TEXT SECTION:
What if you lived in a world where your phone was too big for your hand? Where doctors prescribed drugs that are wrong for your body–assuming they even believe you have the symptoms you claim? What if you hands are too small for a standard piano? What if you are 47% more likely to die in a car crash? What if hours upon hours of work you do is never recognized?
If the above sound familiar, chances are you are a woman living with the consequences of a gender data gap that fails to examine how women engage with the world.
Invisible Women: Data Bias in a World Designed For Men (2019) by Caroline Criado-Perez (find it on Bookshop) explores this gap and examines the numerous ways in which designed a world for the “average person” is usually shorthand to design for the average man–someone who rarely if ever faces the same challenges and situations an average woman might expect in comparable circumstances.
Criado-Perez breaks the book into parts Daily Life, The Workplace, Design, Going to the Doctor, Public Life, and When It Goes Wrong to unpack in various chapters examples of the gender data gap and the harm is causes to women both in everyday pay differences and discomforts (cold offices, too large phones) to more deadly consequences including cars not tested to evaluate women’s safety, personal protective equipment (PPE) fitted to male bodies, and more.
Criado-Perez reads the audio herself which I highly recommend if you are able to listen to books.
For a broad strokes overview of a lot of what is covered in this volume you can also check out this article at The Guardian which succinctly covers a lot of the points Criado-Perez makes in the book.
I especially like the time Invisible Women takes to examine and unpack what unpaid labor looks like for women. This book is the first time I have seen everything I do to manage my mom’s care contextualized as actual work. Which it absolutely is. This book is also the first time I feel like that kind of care has been framed as an unpaid job and not as an obligation or a burden.
Many of Criado-Perez’s points will be familiar rallying cries for feminists already familiar with some aspects of gender inequality and data bias. Regardless of your familiarity, the clear and straightforward presentation of information and data (or lack thereof) in Invisible Women will be eye opening for all readers. Highly Recommended.

[Stored items]

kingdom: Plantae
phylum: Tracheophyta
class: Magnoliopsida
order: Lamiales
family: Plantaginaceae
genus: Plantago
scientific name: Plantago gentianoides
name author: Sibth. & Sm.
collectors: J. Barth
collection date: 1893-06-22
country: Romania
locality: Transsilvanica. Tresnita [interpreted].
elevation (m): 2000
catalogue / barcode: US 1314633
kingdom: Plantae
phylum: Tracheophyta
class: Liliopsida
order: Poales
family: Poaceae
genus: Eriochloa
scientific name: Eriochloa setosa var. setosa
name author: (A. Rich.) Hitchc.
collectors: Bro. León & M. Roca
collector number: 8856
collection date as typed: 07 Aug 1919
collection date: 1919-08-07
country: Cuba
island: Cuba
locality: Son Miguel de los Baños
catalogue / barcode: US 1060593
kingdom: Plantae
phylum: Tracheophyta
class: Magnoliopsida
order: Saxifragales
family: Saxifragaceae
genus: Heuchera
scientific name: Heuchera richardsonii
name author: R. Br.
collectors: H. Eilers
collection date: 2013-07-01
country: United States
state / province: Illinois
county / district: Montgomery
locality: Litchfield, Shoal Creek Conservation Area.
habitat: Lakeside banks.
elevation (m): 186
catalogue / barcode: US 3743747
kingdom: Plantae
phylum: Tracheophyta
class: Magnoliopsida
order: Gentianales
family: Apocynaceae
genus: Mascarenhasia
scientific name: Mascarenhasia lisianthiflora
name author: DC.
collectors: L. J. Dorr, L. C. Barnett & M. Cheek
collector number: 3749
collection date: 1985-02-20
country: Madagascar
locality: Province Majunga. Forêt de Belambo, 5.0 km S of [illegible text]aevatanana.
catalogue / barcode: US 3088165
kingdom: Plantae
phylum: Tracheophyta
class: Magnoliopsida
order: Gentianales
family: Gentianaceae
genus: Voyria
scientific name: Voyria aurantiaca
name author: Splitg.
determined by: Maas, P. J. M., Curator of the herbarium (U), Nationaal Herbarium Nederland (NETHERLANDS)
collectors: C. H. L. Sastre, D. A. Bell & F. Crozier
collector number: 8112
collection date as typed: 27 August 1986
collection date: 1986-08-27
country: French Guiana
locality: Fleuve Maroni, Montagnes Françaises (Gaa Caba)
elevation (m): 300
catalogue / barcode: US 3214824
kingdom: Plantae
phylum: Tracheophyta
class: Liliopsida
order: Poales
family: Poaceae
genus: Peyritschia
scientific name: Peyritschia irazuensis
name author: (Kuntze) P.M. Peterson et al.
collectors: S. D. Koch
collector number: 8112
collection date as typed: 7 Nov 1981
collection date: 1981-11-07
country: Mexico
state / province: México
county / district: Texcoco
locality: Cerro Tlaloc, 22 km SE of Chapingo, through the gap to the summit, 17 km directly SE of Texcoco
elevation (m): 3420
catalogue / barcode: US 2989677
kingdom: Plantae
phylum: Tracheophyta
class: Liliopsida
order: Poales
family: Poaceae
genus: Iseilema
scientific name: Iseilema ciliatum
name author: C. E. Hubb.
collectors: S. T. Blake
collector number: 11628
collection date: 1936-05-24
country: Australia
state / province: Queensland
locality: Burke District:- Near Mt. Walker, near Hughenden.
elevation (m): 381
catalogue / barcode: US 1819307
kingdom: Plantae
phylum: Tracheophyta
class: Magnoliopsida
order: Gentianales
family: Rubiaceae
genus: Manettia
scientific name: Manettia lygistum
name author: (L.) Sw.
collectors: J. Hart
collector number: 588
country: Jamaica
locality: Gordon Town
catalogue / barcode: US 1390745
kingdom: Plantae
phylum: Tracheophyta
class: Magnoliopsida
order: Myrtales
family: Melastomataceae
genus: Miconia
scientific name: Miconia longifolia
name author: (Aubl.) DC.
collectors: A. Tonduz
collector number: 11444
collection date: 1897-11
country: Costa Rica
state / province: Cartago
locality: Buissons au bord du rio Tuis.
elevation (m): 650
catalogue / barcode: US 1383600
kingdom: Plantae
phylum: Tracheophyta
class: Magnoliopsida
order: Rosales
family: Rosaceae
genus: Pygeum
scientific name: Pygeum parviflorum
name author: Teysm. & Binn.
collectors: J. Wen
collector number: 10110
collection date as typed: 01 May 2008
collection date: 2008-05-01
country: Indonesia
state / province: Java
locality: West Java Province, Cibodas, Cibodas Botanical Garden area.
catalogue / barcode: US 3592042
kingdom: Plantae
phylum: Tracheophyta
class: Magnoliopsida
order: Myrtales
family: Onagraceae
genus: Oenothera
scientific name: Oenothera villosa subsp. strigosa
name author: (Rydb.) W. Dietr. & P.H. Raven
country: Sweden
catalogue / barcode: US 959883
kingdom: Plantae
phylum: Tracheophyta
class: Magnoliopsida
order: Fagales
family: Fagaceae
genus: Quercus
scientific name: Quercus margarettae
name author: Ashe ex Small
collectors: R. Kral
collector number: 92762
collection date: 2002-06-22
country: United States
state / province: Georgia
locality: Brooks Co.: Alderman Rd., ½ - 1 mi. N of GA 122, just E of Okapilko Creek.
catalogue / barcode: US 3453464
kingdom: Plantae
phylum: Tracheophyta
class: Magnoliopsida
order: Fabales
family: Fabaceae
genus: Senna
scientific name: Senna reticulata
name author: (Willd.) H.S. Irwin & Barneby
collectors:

USING THE INFORMATION:
1. Answer the following questions about the review of Invisible Women:
(a) In what year was the book published?
(b) Who reads the audio version of the book?
(c) What kind of labor does the reviewer especially like the book's examination of?
2. Rewrite the stretch of the review of Invisible Women from "Criado-Perez breaks the" through "bodies, and more.", substituting "Everyday Life" for "Daily Life".
3. List the parts into which, according to the review of Invisible Women, Criado-Perez divides the book.

SOLUTIONS PER TASK:
1.
(a) 2019
(b) Criado-Perez reads it herself.
(c) Unpaid labor for women

2.
Criado-Perez breaks the book into parts Everyday Life, The Workplace, Design, Going to the Doctor, Public Life, and When It Goes Wrong to unpack in various chapters examples of the gender data gap and the harm is causes to women both in everyday pay differences and discomforts (cold offices, too large phones) to more deadly consequences including cars not tested to evaluate women’s safety, personal protective equipment (PPE) fitted to male bodies, and more.

3. Daily Life, The Workplace, Design, Going to the Doctor, Public Life, When It Goes Wrong